I fell in love with shiso leaves this past June in Japan. I’ve had it many times before, but somehow it never called to me, until recently. Now, I’m enamored with the taste, which, as much I want to describe it here, I have no words for. It tastes of fading dreams, the ones that slip away, as you wake from sleep into the morning. That’s the closest I can come to describing its flavor. See for yourself. 🙂
Ingredients in Scallop Crudo
- Fresh or frozen wild scallops- find a reliable, clean source. Frozen wild scallops are a great option. I prefer large scallops that are sliced but you can also make this with small bay scallops.
- Shiso Leaves– or sub other fresh tender herbs like basil, Italian parsly, cilantro, chives, or dill. Shiso leaves can be found at Asian markets.
- Thin-skinned cucumbers- Turkish cucumbers, Persian cucumbers
- Watermelon Radish– or sub-regular radishes
- Extra virgin olive oil– a good quality, first cold press
- Meyer Lemon zest and Meyer Lemon juice (or a combo of lemon and orange juice)
- Finishing salt– flaked salt, black salt, or flaked smoked salt
- Black Peppercorn
- Aleppo chili flakes– or try urfa biber
How to make Scallop Crudo
- Thinly slice the scallops into thin disks and arrange on a serving plate or on individual dishes.
- Thinly slice the radishes and cucumber and tuck in and around the scallops.
- Zest the Meyer lemon over the plates (or use a combo of lemon and orange zest) – the goa is to aim the fine mist to land on the plate.
- Squeeze with a few tablespoons of Meyer lemon juice, or use a combo of orange and lemon.
- Garnish with fresh herbs or shiso.
- Drizzle with olive oil and season with salt and pepper. Serve immediately!
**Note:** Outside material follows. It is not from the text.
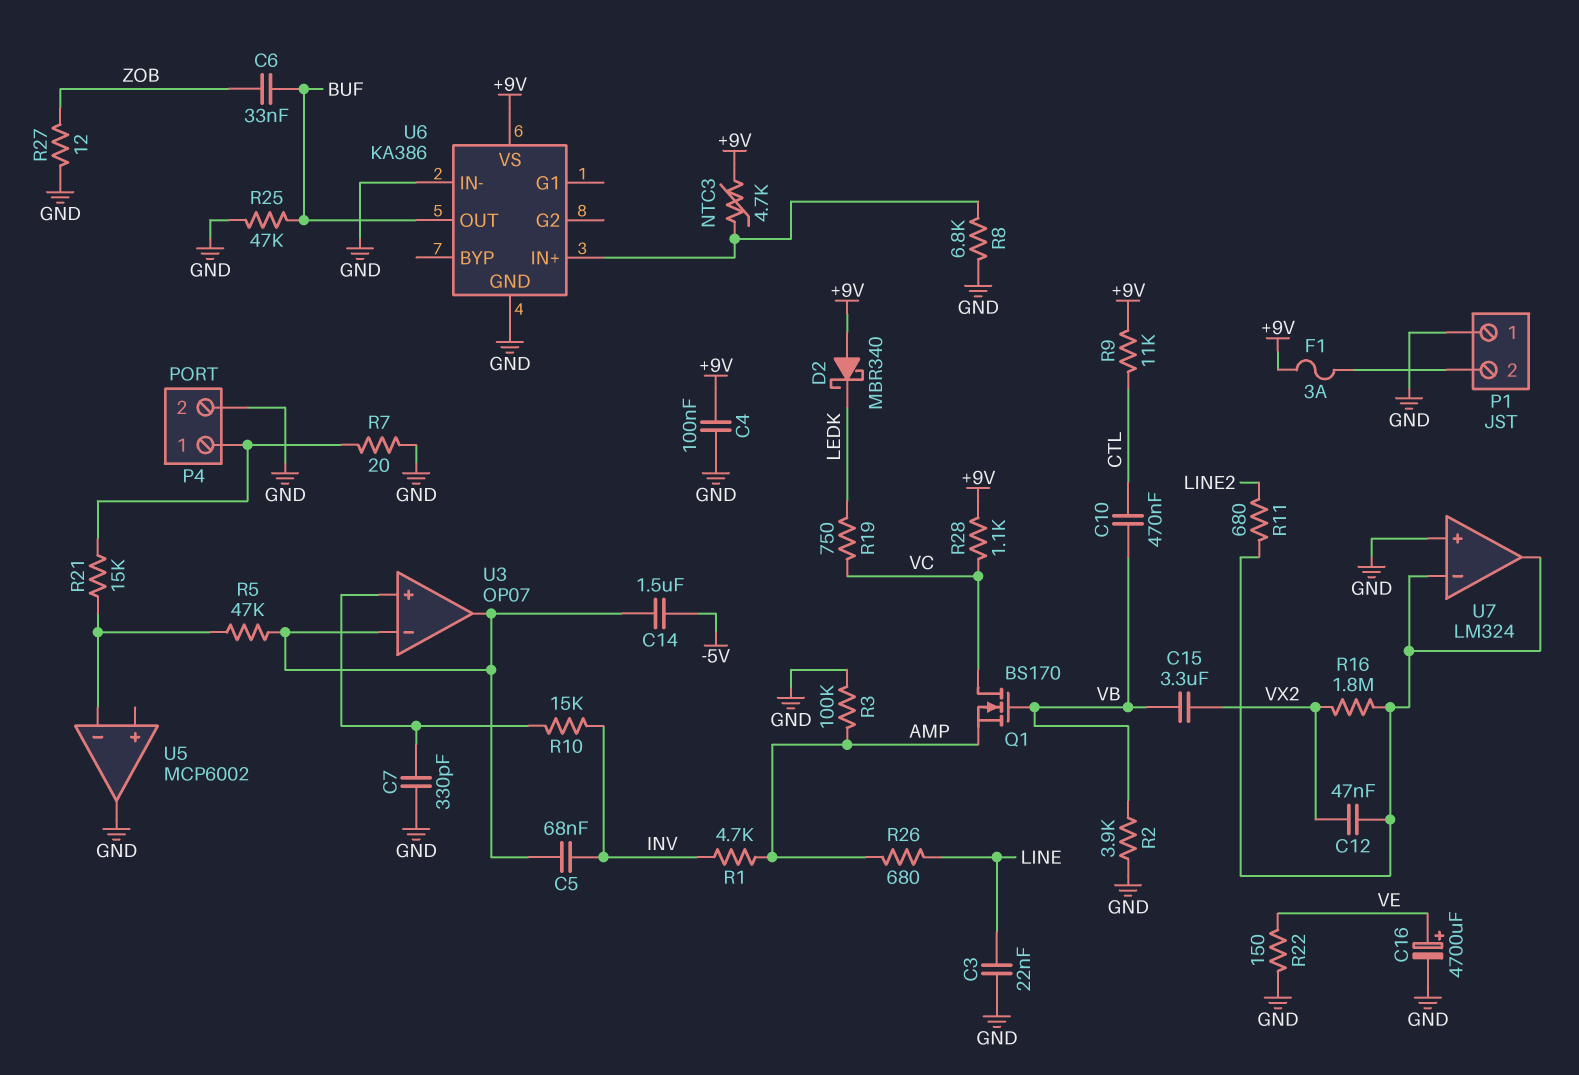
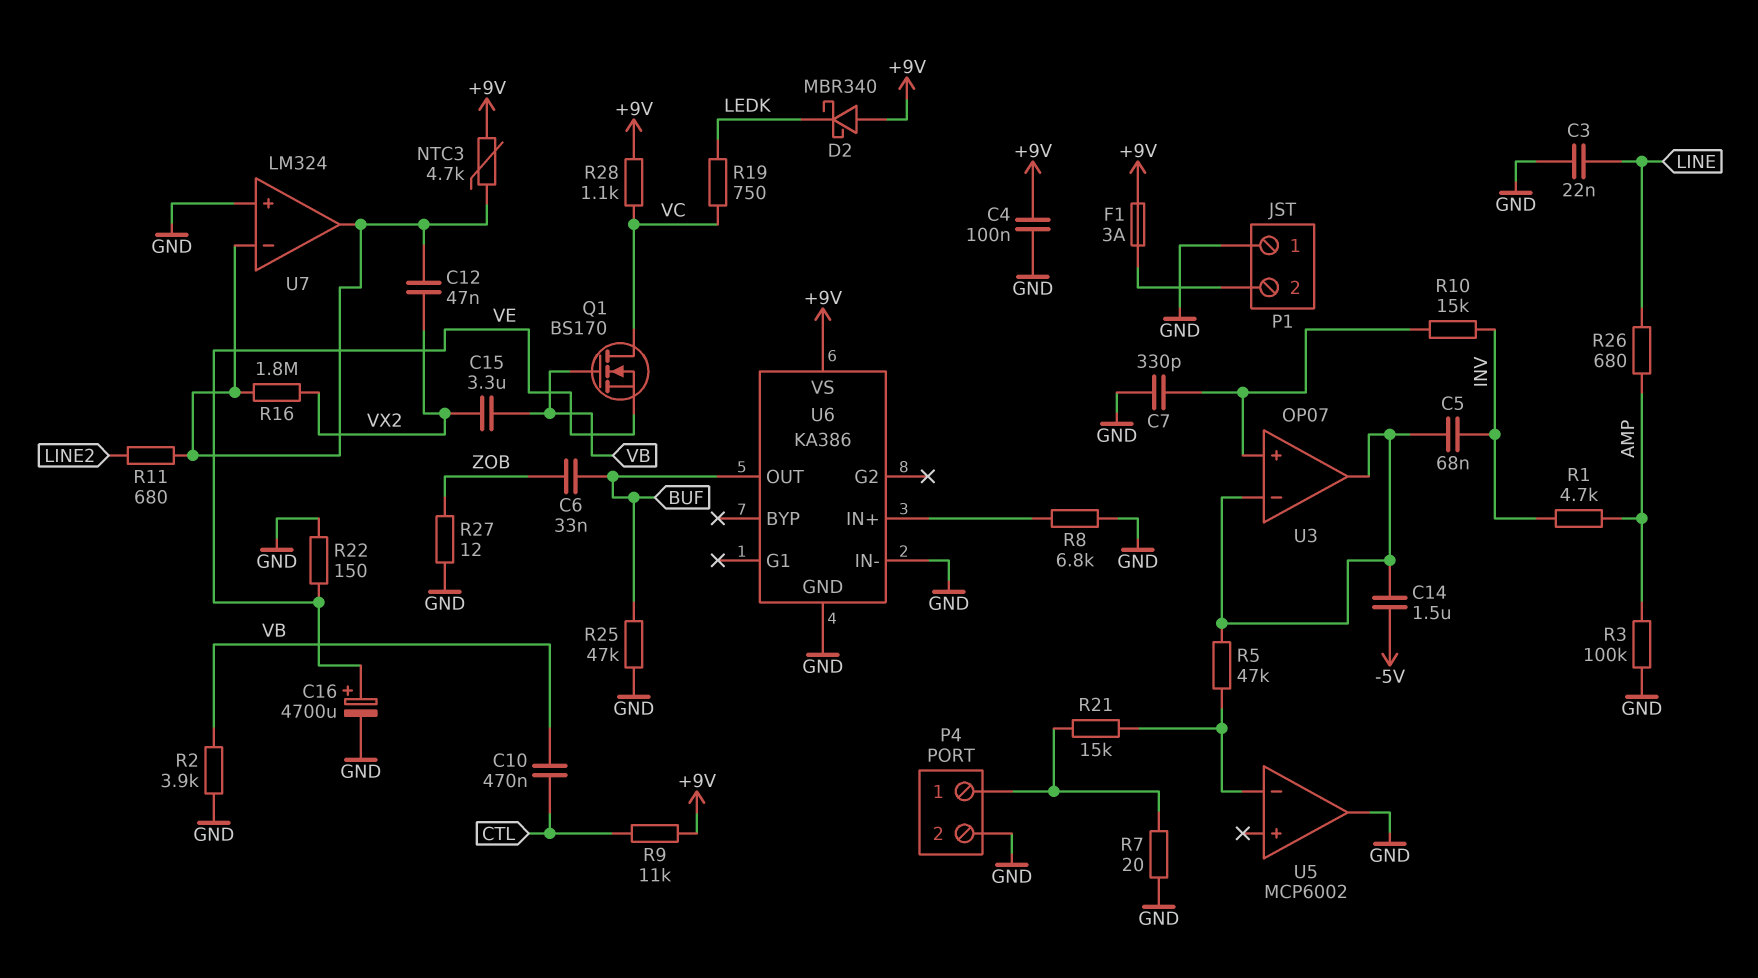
NTC3: 4.7k (+9V, U6/IN+) -> 4.7k (+9V, U7/in-)
Q1: NMOS BS170 (G VB, D VC, S AMP) -> NMOS BS170 (G VB, D VC, S VE)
Scallop Crudo Serving Suggestions
Serve as a refreshing starter to your seafood feast! It would be lovely paired with Cioppino and a leafy green salad and crusty bread!
MORE Favorite Seafood RECIPES!
Print
Scallop Crudo Recipe
- Prep Time: 10 mins
- Total Time: 5 mins
- Yield: 2-4
- Category: Appetizer
- Method: chilled
- Cuisine: Italian
- Diet: Diabetic
Description
Learn how to make scallop crudo, an Italian appetizer made with raw marinated sea scallops, cucumber and shiso leaves.
Ingredients
- 4 ounces raw scallops or fish ( ahi, salmon, hamachi…etc)
- 2 radishes, sliced
- 1 cup cucumbers, sliced
- fresh shiso leaves – or basil, cilantro, or mint.
Dressing
- Meyer lemon- zest and juice (or a combo of orange juice and lemon juice) Or yuzu!
- 1–2 tablespoons good quality olive oil
- flakey sea salt and pepper to taste
- Aleppo chili flakes are nice
- Garnish with Shiso leaves- optional
- Other Optional Additions: lemon zest, daikon, summer tomatoes, stone fruit, citrus fruit, sweet onion, avocado, capers, fresh herbs, black salt, smoked salt.
Instructions
- Thinly slice the scallops into thin disks and arrange on a serving plate.
- Thinly slice the radishes and cucumber and tuck in and around the scallops.
- Zest the Meyer lemon over the plate (or use lemon and orange zest)
- Squeeze with Meyer lemon juice, or use a combo of orange and lemon.
- Drizzle with olive oil and season with salt and pepper.
- Garnish with fresh herbs or shiso.
Notes
This can be plated ahead, refrigerated, and drizzled right before serving.
Nutrition
- Serving Size: 2 ounces scallops
- Calories: 138
- Sugar: 1.9 g
- Sodium: 542.7 mg
- Fat: 7.6 g
- Saturated Fat: 1.2 g
- Carbohydrates: 10.1 g
- Fiber: 2.9 g
- Protein: 9.3 g
- Cholesterol: 13.6 mg
This was so simple to make and came out looking beautiful. We didnt have yuzu ( subbed meyer lemon) or watermelon radishes ( used regular radishes) but still delicious! Our guests enjoyed. Oh we also used a lemon-infused olive oil!